The process of connecting a positive P-type semiconductor chip with a negative N-type semiconductor chip forms what is called a diode or a PN junction. This connection is the main component of the photovoltaic electricity generation system.
You can go deeper into understanding the working principle of this connection, but what is currently important to us is knowing that this connection does not allow electrons to pass from the negative N-type chip to the positive P-type chip except through an electrical circuit if it obtains sufficient energy to cross the buffer zone between the two chips. That is, the electric current is generated and flows from the positive chip towards the negative chip.
Components of a photovoltaic cell
The adjacent figure “Simplified photovoltaic cell structure” represents a horizontal section of a photovoltaic cell whose main component is silicon. This cell consists of:
Structure of a photovoltaic cell
Absorber Layer: This layer absorbs photons from light directed at the photovoltaic cell. The main component of this layer is the pn-junction, which conducts the electrons and holes resulting from the photoelectric action.
Metal Front: This metal front is the outlet for the excited electrons that have transferred to the negative chip
Back contact: This contact receives the electrons that enter the positive chip and then merge with the positive gaps.
How a photoelectric cell works in a simplified way
Stimulation: The arrival of a photon from the sun to the absorption layer with sufficient energy leads to the stimulation of electrons and holes
Separation: The energy of the arriving photon may be sufficient to separate the electron from the gap, and it may be sufficient for the electron to move to the negative N-type chip and the gap to move to the positive P-type chip.

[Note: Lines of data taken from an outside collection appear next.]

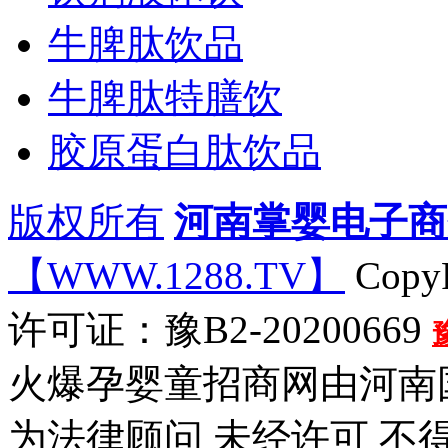
牛脾肽饮品
牛脾肽特膳饮
胶原蛋白肽饮品
版权所有
河南掌婴电子商
【WWW.1288.TV】
CopyR
许可证：豫B2-20200669
火爆孕婴童招商网由河南
为法律顾问 未经许可 不得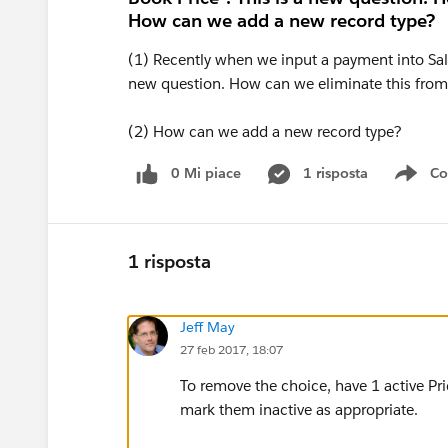
How can we add a new record type?
(1) Recently when we input a payment into Sal
new question. How can we eliminate this from
(2) How can we add a new record type?
0 Mi piace
1 risposta
Co
Sho
1 risposta
Jeff May
27 feb 2017, 18:07
To remove the choice, have 1 active Pr
mark them inactive as appropriate.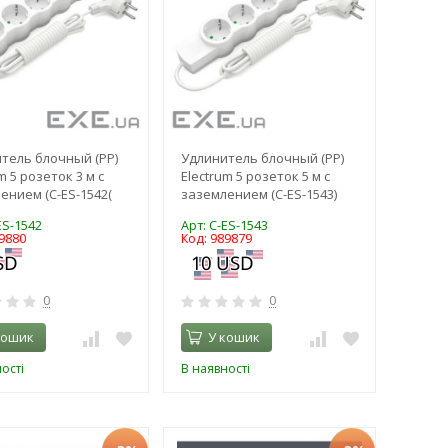
тель блочный (PP)
Удлинитель блочный (PP)
m 5 розеток 3 м с
Electrum 5 розеток 5 м с
ением (C-ES-1542(
заземлением (C-ES-1543)
ES-1542
Арт: C-ES-1543
9880
Код: 989879
0
0
кошик
У кошик
ості
В наявності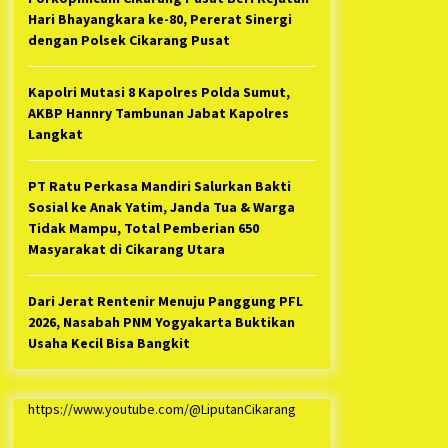
Hari Bhayangkara ke-80, Pererat Sinergi
dengan Polsek Cikarang Pusat
Kapolri Mutasi 8 Kapolres Polda Sumut,
AKBP Hannry Tambunan Jabat Kapolres
Langkat
PT Ratu Perkasa Mandiri Salurkan Bakti
Sosial ke Anak Yatim, Janda Tua & Warga
Tidak Mampu, Total Pemberian 650
Masyarakat di Cikarang Utara
Dari Jerat Rentenir Menuju Panggung PFL
2026, Nasabah PNM Yogyakarta Buktikan
Usaha Kecil Bisa Bangkit
https://www.youtube.com/@LiputanCikarang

By applying a circuit to the photovoltaic cell, electrons leave the solar cell via the metal interface and return via the back conductor to merge with the abundant gaps in the positive foil. This movement generates an electric current in the opposite direction of the electrons.
By connecting photovoltaic cells in parallel and in series, we obtain solar panels (usually composed of 60 cells or 72 cells). The design of connecting the cells in parallel or in series and separating the cells into groups is done to determine the voltage and current of the solar panel, which is usually written on the sticker behind the cell.
Conclusion
This simple working principle has been used for decades in space applications and other specialized applications. The reason for the spread of this technology recently is that companies have achieved high conversion efficiencies and reduced manufacturing prices to make the electrical energy generated using these panels produced at prices competitive with traditional methods of generating electricity.